Otto Dix, Gräben vor Reims II (Trenches near Reims II), 1915. © Estate of Otto Dix/SODRAC (2014)/Private Collection
“They are very expressive landscapes, in which the landscape isn’t just destroyed—it’s churned-up, and full of hollows and hills, and swampy bits, and bashed-up and bruised bits,” says Brandon. “You see the dark-outlined humpy landscape in the work of both artists. I found that visually interesting, because it harkens back to the European environment from which they had come, and the European nature of the conflict in which they were participating.”
The show has been divided into five sections that illustrate the similarities between artists working on different sides of the Western Front, while also chronicling their evolution from before the war into their later years. The first section, Early Years (1882–1914), presents the artists’ pre-war work, setting the stage for the massive shift depicted in the second section, First World War (1914–1918).

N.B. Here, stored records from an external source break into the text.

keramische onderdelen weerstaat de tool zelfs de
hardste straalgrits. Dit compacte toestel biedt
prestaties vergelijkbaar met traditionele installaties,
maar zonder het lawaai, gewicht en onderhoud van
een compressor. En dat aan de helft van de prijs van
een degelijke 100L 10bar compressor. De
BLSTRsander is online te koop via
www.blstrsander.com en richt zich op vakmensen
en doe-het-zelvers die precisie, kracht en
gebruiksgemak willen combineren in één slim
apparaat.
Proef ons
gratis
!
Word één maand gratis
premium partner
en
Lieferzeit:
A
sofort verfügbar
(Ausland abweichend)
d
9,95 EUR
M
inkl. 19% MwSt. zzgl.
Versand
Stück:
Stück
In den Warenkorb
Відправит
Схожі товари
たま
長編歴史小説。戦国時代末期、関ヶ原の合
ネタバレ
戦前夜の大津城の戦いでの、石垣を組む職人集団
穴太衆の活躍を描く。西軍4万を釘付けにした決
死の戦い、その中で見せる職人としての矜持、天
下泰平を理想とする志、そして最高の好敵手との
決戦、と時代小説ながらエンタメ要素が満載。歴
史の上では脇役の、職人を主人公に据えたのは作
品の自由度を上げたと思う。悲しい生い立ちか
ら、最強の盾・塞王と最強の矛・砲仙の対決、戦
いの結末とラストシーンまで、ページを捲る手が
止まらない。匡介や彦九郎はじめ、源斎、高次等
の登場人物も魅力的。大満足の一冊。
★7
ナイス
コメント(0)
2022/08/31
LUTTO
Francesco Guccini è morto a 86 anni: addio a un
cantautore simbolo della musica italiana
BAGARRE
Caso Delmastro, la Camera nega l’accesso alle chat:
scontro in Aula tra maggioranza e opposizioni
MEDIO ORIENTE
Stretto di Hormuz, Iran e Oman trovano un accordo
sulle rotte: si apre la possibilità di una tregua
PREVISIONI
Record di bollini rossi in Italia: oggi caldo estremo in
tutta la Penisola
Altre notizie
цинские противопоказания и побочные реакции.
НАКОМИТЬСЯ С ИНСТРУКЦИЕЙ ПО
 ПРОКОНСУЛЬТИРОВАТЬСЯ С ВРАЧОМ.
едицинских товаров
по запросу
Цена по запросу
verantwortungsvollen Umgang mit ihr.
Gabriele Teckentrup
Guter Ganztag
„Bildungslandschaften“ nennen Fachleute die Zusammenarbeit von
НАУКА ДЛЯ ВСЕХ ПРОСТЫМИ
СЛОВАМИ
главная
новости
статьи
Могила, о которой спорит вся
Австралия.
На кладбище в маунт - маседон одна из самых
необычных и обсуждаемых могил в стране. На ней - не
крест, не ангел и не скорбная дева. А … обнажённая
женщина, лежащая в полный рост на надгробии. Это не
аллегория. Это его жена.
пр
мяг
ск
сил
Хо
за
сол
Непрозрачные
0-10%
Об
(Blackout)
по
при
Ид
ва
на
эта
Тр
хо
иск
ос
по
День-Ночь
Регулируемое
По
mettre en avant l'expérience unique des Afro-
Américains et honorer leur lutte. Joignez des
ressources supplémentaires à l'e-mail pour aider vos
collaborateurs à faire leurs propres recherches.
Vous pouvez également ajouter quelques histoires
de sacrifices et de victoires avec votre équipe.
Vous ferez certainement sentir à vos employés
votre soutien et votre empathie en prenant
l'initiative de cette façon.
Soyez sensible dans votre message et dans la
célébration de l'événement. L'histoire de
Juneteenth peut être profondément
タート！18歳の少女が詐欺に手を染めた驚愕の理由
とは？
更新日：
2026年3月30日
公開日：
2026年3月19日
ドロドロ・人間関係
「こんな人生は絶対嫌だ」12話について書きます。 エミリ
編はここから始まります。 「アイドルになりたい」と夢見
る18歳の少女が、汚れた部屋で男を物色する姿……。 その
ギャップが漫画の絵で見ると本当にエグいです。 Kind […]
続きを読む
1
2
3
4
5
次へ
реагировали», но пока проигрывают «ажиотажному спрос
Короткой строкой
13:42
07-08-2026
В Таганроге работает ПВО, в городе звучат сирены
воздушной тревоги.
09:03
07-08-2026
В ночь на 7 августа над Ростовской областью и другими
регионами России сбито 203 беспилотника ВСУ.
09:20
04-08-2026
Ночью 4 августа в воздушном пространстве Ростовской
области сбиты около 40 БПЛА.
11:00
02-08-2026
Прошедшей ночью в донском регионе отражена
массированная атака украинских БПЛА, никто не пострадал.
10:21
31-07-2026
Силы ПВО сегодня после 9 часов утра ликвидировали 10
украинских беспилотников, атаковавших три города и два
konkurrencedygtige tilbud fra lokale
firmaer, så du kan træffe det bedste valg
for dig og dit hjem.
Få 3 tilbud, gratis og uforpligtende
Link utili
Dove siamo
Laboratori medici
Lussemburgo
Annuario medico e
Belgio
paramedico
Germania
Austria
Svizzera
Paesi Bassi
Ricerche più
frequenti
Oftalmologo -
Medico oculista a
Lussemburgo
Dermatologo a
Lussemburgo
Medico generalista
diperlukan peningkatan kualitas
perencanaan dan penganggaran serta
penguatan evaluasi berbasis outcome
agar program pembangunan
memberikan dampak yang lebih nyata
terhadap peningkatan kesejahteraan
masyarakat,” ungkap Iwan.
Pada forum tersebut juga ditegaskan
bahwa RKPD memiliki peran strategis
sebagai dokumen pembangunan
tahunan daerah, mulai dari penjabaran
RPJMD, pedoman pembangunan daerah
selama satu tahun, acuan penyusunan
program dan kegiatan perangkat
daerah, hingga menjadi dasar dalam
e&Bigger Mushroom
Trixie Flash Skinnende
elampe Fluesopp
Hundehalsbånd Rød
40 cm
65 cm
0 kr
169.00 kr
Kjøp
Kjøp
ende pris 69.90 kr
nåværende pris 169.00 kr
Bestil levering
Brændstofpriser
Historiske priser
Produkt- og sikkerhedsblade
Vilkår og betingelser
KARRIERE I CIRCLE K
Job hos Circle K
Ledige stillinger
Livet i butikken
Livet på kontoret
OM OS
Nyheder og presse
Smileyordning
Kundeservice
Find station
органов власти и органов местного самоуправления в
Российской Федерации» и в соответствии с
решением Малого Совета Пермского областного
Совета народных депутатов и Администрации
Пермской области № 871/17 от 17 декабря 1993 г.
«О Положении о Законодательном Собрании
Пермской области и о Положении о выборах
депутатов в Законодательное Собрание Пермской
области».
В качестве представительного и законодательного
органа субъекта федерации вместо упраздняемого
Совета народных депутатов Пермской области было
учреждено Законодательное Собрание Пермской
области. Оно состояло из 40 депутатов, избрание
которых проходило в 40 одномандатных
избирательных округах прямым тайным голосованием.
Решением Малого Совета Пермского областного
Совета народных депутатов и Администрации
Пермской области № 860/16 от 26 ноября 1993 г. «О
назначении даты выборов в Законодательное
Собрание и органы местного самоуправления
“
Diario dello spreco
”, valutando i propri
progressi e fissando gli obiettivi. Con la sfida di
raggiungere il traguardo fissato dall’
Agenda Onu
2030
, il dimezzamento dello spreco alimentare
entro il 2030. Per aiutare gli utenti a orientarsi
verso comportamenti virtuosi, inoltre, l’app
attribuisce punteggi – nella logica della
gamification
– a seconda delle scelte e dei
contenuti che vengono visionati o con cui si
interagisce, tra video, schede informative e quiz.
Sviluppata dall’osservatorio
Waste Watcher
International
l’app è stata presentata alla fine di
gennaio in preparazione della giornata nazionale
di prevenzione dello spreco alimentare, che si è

The story gets even more interesting in the third part of the exhibition, After the War (1919–1932), when these artists went home to very different realities. Dix returned to a country that was now a humiliated former world power with a crippled economy; Jackson returned to a celebratory Canada that had come out victors in the greatest conflict the world had ever seen. Germany’s subsequent economic collapse, and the rise of Adolf Hitler, are the focus of the fourth section of the exhibition, which sees Dix and Jackson thrust in very different directions.

Otto Dix, Zerfallender Kampfgraben (Trench in Ruins), 1924. © Estate of Otto Dix/SODRAC (2014)/National Gallery of Canada, Ottawa, Ontario
Branded a “degenerate” artist by the Nazi regime, Dix spent 13 years in self-imposed exile in southwestern Germany. His work was included in the 1937 Degenerate Art Exhibition, organized by the Nazis to single out art that they viewed as not only insulting to German pride, but also technically and morally inferior. It was a counterpoint to the Great German Art Exhibition, which featured works viewed by the Third Reich as Germany’s best art. The catalogues for both exhibitions have been lent to Transformations from the NGC Library and Archives.
Jackson, on the other hand, saw his fame grow as a member of the Group of Seven, and the Canadian Group of Painters. His career continued to flourish, and he would ultimately become one of Canada’s best-known artists.
The exhibition closes with a look at the final years of both artists. Drafted into the German army during the Second World War, Dix was captured by the French, and it wasn’t until the defeat of the Nazis that his reputation was finally restored. By contrast, A. Y. Jackson was able to remain a working artist, eventually settling in the Ottawa area, where he continued to paint the nearby wilderness.

A.Y. Jackson, First Snow, Algoma, 1920. © McMichael Canadian Art Collection, Kleinburg, Ontario
“We couldn’t have told the story we want to tell, for either Otto Dix or A. Y. Jackson, without the support of the National Gallery’s collection,” says Brandon. “It’s fantastic to be able to create an exhibition that brings together two national collections. That’s a tremendous achievement.”
Transformations – A. Y. Jackson & Otto Dix is on view at the Canadian War Museum until September 21, 2014.